(Plain-text document sources)
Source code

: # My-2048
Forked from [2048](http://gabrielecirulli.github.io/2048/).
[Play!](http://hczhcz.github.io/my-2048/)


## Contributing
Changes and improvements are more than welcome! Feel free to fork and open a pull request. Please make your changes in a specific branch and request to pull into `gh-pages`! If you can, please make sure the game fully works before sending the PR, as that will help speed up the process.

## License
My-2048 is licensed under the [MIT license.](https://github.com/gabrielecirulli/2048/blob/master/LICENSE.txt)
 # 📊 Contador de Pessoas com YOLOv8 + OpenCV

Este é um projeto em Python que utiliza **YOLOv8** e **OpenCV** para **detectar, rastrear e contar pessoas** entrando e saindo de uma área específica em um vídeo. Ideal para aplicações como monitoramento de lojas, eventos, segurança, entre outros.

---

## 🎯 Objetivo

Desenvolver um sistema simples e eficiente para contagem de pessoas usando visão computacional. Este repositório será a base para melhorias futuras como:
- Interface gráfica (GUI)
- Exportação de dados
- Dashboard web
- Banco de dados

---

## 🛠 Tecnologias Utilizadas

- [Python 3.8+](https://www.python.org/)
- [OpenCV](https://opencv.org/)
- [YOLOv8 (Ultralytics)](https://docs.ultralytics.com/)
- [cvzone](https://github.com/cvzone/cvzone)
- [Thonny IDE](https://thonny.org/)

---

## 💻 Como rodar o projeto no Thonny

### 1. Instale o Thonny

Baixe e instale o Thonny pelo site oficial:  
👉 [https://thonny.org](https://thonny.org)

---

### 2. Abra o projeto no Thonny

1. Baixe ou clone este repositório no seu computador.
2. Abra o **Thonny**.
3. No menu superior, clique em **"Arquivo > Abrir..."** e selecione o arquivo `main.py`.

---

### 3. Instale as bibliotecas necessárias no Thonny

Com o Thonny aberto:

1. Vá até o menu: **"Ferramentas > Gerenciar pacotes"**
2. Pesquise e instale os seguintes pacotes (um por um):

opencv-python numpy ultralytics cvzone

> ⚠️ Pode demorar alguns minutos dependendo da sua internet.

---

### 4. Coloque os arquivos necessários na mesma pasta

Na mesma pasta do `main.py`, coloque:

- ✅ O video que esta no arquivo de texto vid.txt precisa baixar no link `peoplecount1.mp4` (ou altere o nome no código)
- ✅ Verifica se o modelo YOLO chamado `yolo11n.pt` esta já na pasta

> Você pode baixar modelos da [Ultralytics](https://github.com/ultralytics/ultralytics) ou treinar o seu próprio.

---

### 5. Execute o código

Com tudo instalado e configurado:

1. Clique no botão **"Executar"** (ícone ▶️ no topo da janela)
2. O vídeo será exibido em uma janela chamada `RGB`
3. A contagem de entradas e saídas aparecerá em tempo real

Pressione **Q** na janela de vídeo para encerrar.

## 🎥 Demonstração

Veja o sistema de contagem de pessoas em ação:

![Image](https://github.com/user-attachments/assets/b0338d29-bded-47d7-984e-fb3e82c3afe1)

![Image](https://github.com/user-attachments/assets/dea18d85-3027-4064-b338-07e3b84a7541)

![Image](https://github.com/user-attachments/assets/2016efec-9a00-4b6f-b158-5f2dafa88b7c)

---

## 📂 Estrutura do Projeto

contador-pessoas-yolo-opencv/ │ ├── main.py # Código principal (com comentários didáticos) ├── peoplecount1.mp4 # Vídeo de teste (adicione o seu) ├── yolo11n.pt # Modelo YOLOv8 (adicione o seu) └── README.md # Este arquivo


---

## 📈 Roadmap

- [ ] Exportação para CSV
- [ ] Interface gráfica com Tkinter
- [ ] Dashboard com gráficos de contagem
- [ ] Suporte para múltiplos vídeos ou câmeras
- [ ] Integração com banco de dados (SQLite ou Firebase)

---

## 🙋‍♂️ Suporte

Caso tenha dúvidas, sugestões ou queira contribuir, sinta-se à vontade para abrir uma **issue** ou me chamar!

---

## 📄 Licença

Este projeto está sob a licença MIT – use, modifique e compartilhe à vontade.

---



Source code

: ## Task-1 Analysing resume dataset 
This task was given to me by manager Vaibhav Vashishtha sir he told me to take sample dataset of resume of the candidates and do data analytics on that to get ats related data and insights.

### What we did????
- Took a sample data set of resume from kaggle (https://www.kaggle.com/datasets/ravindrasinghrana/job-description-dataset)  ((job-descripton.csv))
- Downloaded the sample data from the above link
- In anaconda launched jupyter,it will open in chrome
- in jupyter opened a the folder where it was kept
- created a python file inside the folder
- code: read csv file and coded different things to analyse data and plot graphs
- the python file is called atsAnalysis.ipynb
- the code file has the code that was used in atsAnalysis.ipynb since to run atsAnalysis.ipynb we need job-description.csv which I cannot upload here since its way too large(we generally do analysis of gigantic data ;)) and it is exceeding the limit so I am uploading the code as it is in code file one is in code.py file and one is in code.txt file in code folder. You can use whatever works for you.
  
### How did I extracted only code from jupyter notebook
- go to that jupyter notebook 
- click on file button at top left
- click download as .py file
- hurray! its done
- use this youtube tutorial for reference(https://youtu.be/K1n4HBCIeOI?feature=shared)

> _TASK TO COMPLETE_
Of the lines above, retype only those from the line containing "## 🛠 Tecnologias Utilizadas" through the line containing "2. Abra o **Thonny**.", including both, exactly.

> _THE COMPLETED TASK_
## 🛠 Tecnologias Utilizadas

- [Python 3.8+](https://www.python.org/)
- [OpenCV](https://opencv.org/)
- [YOLOv8 (Ultralytics)](https://docs.ultralytics.com/)
- [cvzone](https://github.com/cvzone/cvzone)
- [Thonny IDE](https://thonny.org/)

---

## 💻 Como rodar o projeto no Thonny

### 1. Instale o Thonny

Baixe e instale o Thonny pelo site oficial:  
👉 [https://thonny.org](https://thonny.org)

---

### 2. Abra o projeto no Thonny

1. Baixe ou clone este repositório no seu computador.
2. Abra o **Thonny**.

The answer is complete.